Глеб Горбовский — «Сижу на нарах, как король на именинах»
Глеб Горбовский
04.10.1931, Ленинград — 26.02.2019, Санкт Пететербург
ФОНАРИКИ НОЧНЫЕ
Когда качаются фонарики ночные
И тёмной улицей опасно вам ходить, —
Я из пивной иду,
Я никого не жду,
Я никого уже не в силах полюбить.
Мне лярва ноги целовала, как шальная,
Одна вдова со мной припала отчий дом.
А мой нахальный смех
Всегда имел успех,
А моя юность покатилась кувырком! (1)
Сижу на нарах, как король на именинах,
И пайку серого мечтаю получить.
Гляжу, как сыч, в окно,
Теперь мне всё равно!
Я раньше всех готов свой факел погасить.
Когда качаются фонарики ночные
И чёрный кот бежит по улице, как чёрт, —
Я из пивной иду,
Я никого не жду,
Я навсегда побил свой жизненный рекорд!
1953
(1) Вариант — «А моя юность раскололась, как орех».
Существуют также «женские» варианты этой песни —
Мне парни ноги целовали, как шальные,
С одним вдовцом я прокутила отчий дом… и проч.
ВСЕ ВОСЕМЬ ВАРИАНТОВ ПЕСНИ «ФОНАРИКИ»
***
На кладбище «Доброе утро!»
по радио диктор сказал.
И как это, в сущности, мудро.
Светлеет кладбищенский зал.
Встают мертвяки на зарядку,
стряхнув чернозём из глазниц,
сгибая скелеты вприсядку,
пугая кладбищенских птиц.
Затем они слушают бодро
последних известий обзор.
У сторожа пьяная морда
и полупокойницкий взор.
Он строго глядит на бригаду
весёлых своих мертвецов:
«Опять дебоширите, гады?» —
и мочится зло под крыльцо.
По радио Лёня Утёсов
покойникам выдал концерт.
Безухий, а также безносый
заслушался экс-офицер.
А полугнилая старушка
без челюсти и без ребра —
сказала бестазой подружке:
«Какая Утёсов мура…»
Но вот, неизбежно и точно,
по радио гимна трезвон…
«Спокойной, товарищи, ночи!» —
И вежливость, и закон.
1956
***
Сначала вымерли бизоны
на островках
бизоньей зоны.
Затем
подохли бегемоты
от кашля жгучего
и рвоты.
Косули пали
от цинги.
У мух отнялись
две ноги,
но мухи сразу не скончались…
Дикообразы вдруг легли,
еще колючие вначале,
потом обмякли,
отошли…
Оцепенела вдруг
собака.
Последним помер
вирус рака…
… И только между
Марсом, правда,
да между умершей Землей
еще курили астронавты
и подкреплялись пастилой.
Сидели молча,
как предметы,
с Землей утратившие
связь…
И электрического света
на пульте
вздрагивала вязь.
1958
Я умру поутру,
КОНСТАНТИН К. КУЗЬМИНСКИЙ
Верхнее: Глеб Горбовский читает стихи в Союзе Писателей. Ок. 1973 г.

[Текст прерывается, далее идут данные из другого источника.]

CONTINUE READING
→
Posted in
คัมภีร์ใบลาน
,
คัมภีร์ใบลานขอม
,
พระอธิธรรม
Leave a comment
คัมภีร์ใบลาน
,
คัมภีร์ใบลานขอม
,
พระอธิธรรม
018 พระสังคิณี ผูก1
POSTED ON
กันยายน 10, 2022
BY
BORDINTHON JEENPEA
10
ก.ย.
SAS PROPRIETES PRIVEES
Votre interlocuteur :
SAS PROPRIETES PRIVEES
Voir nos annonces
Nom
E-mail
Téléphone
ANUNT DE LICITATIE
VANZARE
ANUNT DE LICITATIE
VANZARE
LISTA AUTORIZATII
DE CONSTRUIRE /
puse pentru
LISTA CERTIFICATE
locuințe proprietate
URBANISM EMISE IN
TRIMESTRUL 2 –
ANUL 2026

Нижнее: К.Кузьминский и Г.Горбовский на Фонтанке. Лето 1972 /?/. Фото Б.Смелова.
Глеба не отдам никому. Ни Союзу писателей, ни отечественным издателям, ни «современному читателю». Я прощаю Глебу всё: и то, что он плохо пишет, и то, что его на 75 процентов можно печатать, и его стихи «У шлагбаума», и «Светлую песню».

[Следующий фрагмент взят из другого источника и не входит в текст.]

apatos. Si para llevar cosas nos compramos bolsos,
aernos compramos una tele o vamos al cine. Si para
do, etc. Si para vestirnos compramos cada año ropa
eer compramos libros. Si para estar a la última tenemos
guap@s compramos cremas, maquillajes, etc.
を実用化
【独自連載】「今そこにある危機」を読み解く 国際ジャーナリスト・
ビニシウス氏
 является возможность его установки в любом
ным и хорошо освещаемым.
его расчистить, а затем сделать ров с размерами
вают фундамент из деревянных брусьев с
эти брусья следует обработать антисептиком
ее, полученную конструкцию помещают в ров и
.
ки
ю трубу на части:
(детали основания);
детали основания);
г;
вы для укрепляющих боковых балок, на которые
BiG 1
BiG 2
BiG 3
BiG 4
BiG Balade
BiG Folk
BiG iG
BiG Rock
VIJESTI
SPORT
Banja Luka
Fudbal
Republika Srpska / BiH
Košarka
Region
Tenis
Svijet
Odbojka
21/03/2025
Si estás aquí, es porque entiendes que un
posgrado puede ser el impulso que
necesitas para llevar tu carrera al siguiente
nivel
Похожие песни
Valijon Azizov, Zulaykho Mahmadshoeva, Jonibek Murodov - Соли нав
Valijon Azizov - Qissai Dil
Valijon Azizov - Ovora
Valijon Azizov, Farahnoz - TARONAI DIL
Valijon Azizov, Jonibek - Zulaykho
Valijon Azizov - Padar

Потому что Глеб, вероятно, единственный поэт в Ленинграде. Мастеров много, поэзии — невпроворот, а Глеб — душа живая. И потому лишь он один любит бескорыстного Бориса Тайгина /»Борю не тронь, – говорил он, – Боря святой человек.»/ У Глеба звериный нюх на истину. И на красоту. Ему бы жить с муравьями, со звериками.
Глеб не умеет писать стихов. Он их выдыхает. Иногда с перегаром, иногда без. Но всегда это правда. Глеб просто иначе не умеет.
К сорока годам он вдруг бросил пить. И бунтарь Горбовский принял этот мир, как есть.
Но мы любим другого Глеба. Непризнанного, пьяного, доброго и безобразного. Это его стихи гремели 15 лет в пику редакторам и начальникам. Его прияли в Союз, а он шумел по-прежнему. Ему издавали книгу за книгой, кастрируя их и причесывая, а он читал «Квартиру».
И они сделали ширму изданного Глеба Горбовского. А неизданный — живет. И живут его друзья, неизданные и ненапечатанные. Колдует мрачный Соснора, полупризнанный член Союза писателей, живут стихи Еремина и Уфлянда, перебрались в Москву, но все равно с нами — Рейн и Найман, и даже выдворенный Бродский продолжает звучать.
Загубили друга Глеба, покойного Колю Рубцова, тем же способом — издав.
Глеб может написать еще больше плохих стихов, можно напечатать еще 10 сборников, но никуда он от нас не уйдет, потому что он наш и любим нами.
Я привожу те стихи Глеба, которые сохранились в памяти людей и в бесчисленных списках, и о которые уже 20 лет спотыкается Секретариат Союза писателей во главе с покойным Александром Прокофьевым. Кто может запретить петь «Фонарики»? А «Светлую песню» все равно никто не поёт.
Слава Богу, что Глеб сейчас не помирает с голоду. Пусть он пишет, что его душе угодно — все равно его худшие стихи лучше и добрее всего печатающегося. Единственный адекват Глеба в русской литературе — это Веничка Ерофеев. И по характеру тоже.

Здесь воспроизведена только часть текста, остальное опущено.